To enable Multus in Ripsaw, here is the relevant config.

      ...
      multus:
        enabled: true
        client: "macvlan-range-0"
        server: "macvlan-range-1"
      ...

Scale mode params

Scale in this context refers to the ability to enumerate UPERF client-server pairs during test in a control fashion using the following knobs.

colocate: true will place each client and server pod pair on the same node.

density_range to specify the range of client-server pairs that the test will iterate.

node_range to specify the range of nodes that the test will iterate.

step_size to specify the incrementing method.

Here is one scale example:

      ...
      colocate: false
      density_range: [1,10]
      node_range: [1,128]
      step_size: log2
      ...

In the above sample, the scale mode will be activated. The colocate option is to keep both server and client pods on same node. In the first phase, the pod instantion phase, the system gathers node inventory and may reduce the node_range.high value to match the number of worker node available in the cluster.

According to node_range: [1,128], and density_range:[1,10], the system will instantiate 10 pairs on each of 128 nodes. Each pair has a node_idx and a pod_idx that are used later to control which one and when they should run the UPERF workload, After all pairs are up and ready, next comes the test execution phase.

The scale mode iterates the test as a double nested loop as follows:

   for node with node_idx less-or-equal node_range(low, high. step_size):
      for pod with pod_idx less-or-equal density_range(low, high, step_size):
          run uperf 

Hence, with the above params, the first iteration runs the pair with node_idx/pod_idx of {1,1}. After the first run has completed, the second interation runs 2 pairs of {1,1} and {1,2} and so on.

The valid step_size methods are: addN and log2. N can be any integer and log2 will double the value at each iteration i.e. 1,2,4,8,16 ... By choosing the appropriate values for density_range and node_range, the user can generate most if not all combinations of UPERF data points to exercise datapath performance from many angles.

Once done creating/editing the resource file, you can run it by:

# kubectl apply -f config/samples/uperf/cr.yaml # if edited the original one
# kubectl apply -f <path_to_file> # if created a new cr file

Advanced Service types

Benchmark operator now also supports different service types, it can create NodePort and LoadBalancer (only metallb) type services along with the current default ClusterIP type.

No pre-requisites needed for NodePort service, as long as the ports used by uperf(30000 to 30012) are allowed at the node level, which is the cluster default.

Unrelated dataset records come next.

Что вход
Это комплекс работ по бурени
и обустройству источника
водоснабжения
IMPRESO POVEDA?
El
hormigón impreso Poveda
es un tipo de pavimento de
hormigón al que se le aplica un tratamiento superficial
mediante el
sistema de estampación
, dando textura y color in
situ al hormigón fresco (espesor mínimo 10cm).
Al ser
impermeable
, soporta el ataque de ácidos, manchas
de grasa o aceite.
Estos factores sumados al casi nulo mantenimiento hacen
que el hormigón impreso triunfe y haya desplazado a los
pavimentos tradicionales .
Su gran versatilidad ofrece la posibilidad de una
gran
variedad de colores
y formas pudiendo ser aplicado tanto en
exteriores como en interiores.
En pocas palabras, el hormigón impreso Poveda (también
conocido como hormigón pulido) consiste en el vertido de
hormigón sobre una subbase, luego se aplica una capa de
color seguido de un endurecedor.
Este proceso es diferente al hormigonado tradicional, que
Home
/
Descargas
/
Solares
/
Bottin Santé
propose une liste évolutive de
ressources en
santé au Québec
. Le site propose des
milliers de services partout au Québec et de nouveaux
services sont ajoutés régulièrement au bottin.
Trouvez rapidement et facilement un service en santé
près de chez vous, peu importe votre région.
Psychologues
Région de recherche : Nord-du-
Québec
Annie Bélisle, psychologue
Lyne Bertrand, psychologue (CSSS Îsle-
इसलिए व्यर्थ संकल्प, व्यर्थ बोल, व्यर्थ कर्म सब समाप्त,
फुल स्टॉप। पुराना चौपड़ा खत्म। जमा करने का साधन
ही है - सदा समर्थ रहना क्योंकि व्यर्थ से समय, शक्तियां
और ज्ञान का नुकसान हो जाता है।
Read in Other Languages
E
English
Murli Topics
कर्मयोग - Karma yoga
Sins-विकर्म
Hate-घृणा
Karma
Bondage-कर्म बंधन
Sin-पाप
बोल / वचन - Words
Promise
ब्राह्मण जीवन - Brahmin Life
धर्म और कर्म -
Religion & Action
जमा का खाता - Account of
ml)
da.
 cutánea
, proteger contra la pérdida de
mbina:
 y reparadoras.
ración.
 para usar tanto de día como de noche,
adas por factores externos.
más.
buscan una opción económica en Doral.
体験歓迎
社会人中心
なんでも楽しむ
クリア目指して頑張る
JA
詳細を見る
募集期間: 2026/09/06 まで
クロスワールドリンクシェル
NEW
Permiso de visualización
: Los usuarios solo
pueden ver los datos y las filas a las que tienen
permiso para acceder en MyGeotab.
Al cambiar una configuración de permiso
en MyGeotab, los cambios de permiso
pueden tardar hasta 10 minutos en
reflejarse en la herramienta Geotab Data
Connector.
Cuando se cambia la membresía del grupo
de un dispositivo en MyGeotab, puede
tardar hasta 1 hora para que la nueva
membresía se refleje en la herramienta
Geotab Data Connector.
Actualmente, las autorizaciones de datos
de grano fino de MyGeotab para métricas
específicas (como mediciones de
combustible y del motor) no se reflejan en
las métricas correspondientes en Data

NAME                TYPE           CLUSTER-IP      EXTERNAL-IP       PORT(S) 
uperf-service-np    NodePort       172.30.177.81   <none>            30000:31955/TCP,30001:31935/TCP,30002:31942/TCP,30001:31935/UDP,30002:31942/UDP

For metallb type, there are certain pre-requisites,

  1. Installation of MetalLB operator and CRD
  2. Configuration of BGP
  3. Configuration of AddressPool for lb service
  4. Configuration of extenal router for BGP

metallb type creates 2 services per benchmark CR (for each protocol, tcp and udp) and they will share the external IP like below

NAME                TYPE           CLUSTER-IP      EXTERNAL-IP       PORT(S) 
uperf-service-lb    LoadBalancer   172.30.177.99   192.168.216.102   30000:30976/TCP,30001:30652/TCP,30002:30099/TCP 
uperf-service-lb2   LoadBalancer   172.30.126.71   192.168.216.102   30001:31312/UDP,30002:30776/UDP 

CR file inputs

For NodePort
      ...
      name: uperf
      serviceip: true
      servicetype: "nodeport"
      ...
For MetalLB

metallb

      ...
      name: uperf
      serviceip: true
      servicetype: "metallb"
      metallb:
        addresspool: "addresspool-l3"
        service_etp: "Cluster" # Either `Cluster` or `Local`
      ...

You can either access results by indexing them directly or by accessing the console. The results are stored in /tmp/ directory

Dashboard example

Using the Elasticsearch storage describe above, we can build dashboards like the below.

UPerf Dashboard

To reuse the dashboard above, use the json here

Additionally, by default we will utilize the uperf-results index for Elasticsearch.